|Ayesha Lau||Darren Bowdern|
In a recently published Advance Tax Ruling (Case No. 54), the Hong Kong Inland Revenue Department (IRD) ruled that although a taxpayer effected sales and purchase agreements for goods through an offshore branch, its profits had a Hong Kong source and were therefore taxable in Hong Kong.
In its ruling, the IRD regarded the operations of the taxpayer in Hong Kong (which were limited to trade financing, maintaining bank accounts, managing of receipts and payments and arranging letters of credit) as the relevant, profit-generating activities.
Although we may not have all the facts of the case, therefore relying on the highlights supplied by the IRD, the conclusions may appear to be surprising in light of recent court decisions.

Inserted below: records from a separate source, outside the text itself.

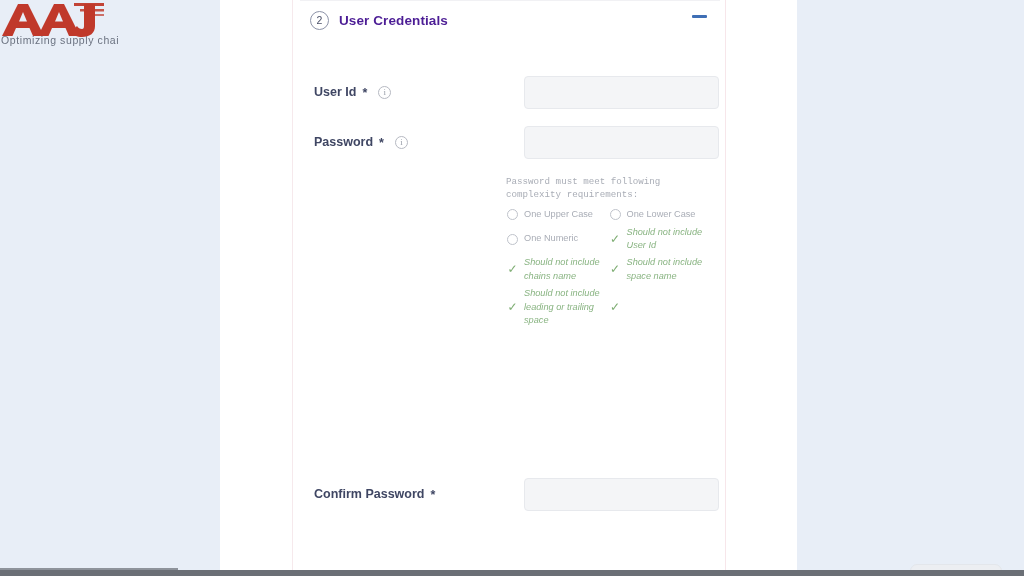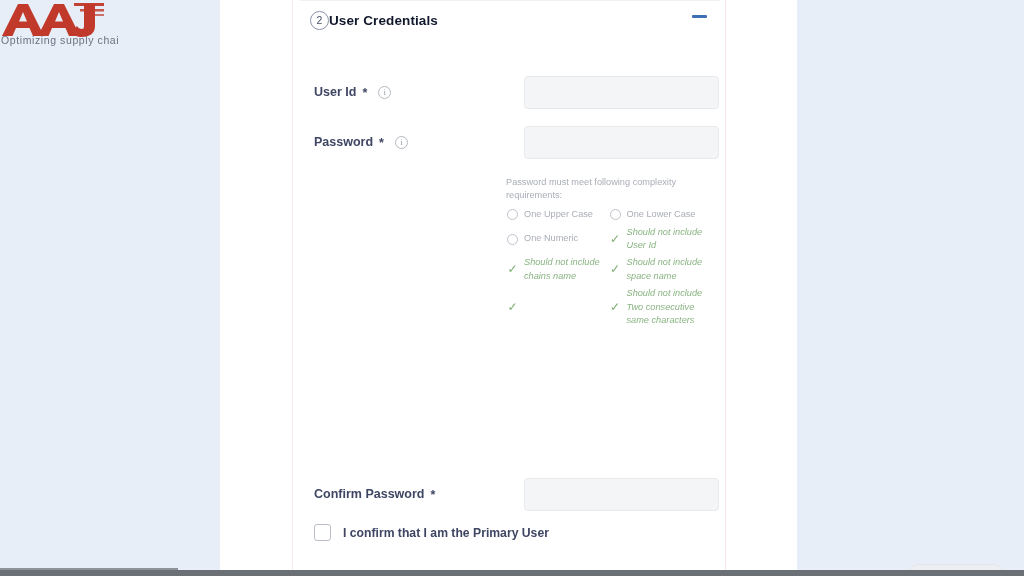--- a/index.html
+++ b/index.html
@@ -102,9 +102,10 @@
     flex: 0 0 auto;
   }
   #section-title {
+    margin-left: 10px;
     font-size: 13.5px;
     font-weight: bold;
-    color: #0f172a;
+    color: #4c1d95;
     letter-spacing: .1px;
   }
   #collapse-toggle {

The applicant for the advance ruling was a company incorporated in Hong Kong (the taxpayer). It purchased garments from related offshore manufacturers and resold them to unrelated overseas customers. The taxpayer had established a branch outside Hong Kong and maintained offshore liaison offices.
An associated company of the taxpayer coordinated the marketing activities and negotiated sales terms with customers offshore but did not have authority to conclude any sales agreements with the customers. The offshore branch concluded the sales agreement with customers, initiated purchase orders to the overseas manufacturers, issued sales invoices (showing Hong Kong as both the port of loading and country of origin of the garments) and prepared export documentation.

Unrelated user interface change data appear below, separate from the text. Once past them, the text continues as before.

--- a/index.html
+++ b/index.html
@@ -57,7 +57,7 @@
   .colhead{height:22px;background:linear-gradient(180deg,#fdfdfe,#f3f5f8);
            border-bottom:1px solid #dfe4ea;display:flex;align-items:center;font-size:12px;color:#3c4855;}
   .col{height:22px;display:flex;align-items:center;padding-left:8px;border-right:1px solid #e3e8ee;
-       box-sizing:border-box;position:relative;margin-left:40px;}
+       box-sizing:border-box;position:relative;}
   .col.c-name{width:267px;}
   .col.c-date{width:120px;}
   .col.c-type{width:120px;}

The offshore liaison offices monitored production of goods and shipment schedules with the offshore manufacturers.
The taxpayer shared office space with a related company in Hong Kong and performed the following activities in Hong Kong:
- operated Hong Kong bank accounts which were used for making payments to the offshore manufacturers and receiving payments from the offshore customers;
- maintained trade finance from a Hong Kong bank guaranteed by the abovementioned related company; and
- effected related letters of credit.
The IRD ruled that the profits from the transactions referred to above would be subject to Hong Kong tax.
Based on the limited information disclosed in the ruling and the lack of clear articulation behind the IRD rationale in reaching its conclusion, it is difficult to reconcile the ruling with the established source rules for trading profits as well as previous Advance Rulings issued by the IRD.
The body of case law has consistently held that it is necessary, when determining the source of profits, to identify the location of the profit-producing transactions: the source of profit from a transaction arises at the place where the taxpayer's profit-producing activities were carried out in relation to that profit. The profit-producing activities are those that are the effective cause of earning the profits and not those operations that are merely antecedent or incidental.
When determining the source of profits, it is therefore necessary to correctly identify the nature of the taxpayer's business as an activity may be profit-producing in one business, but be antecedent or incidental in another. Insofar as trading companies are concerned, trade financing would ordinarily be seen as an ancillary function and not something that could determine the source of trading profits.
While the concept of source of profits may be relatively easy to understand and the applicable law reasonably clear, its application may be more complicated due to the increasing diversity of business operations and the blurring of commercial boundaries by increased use of technology in business dealings.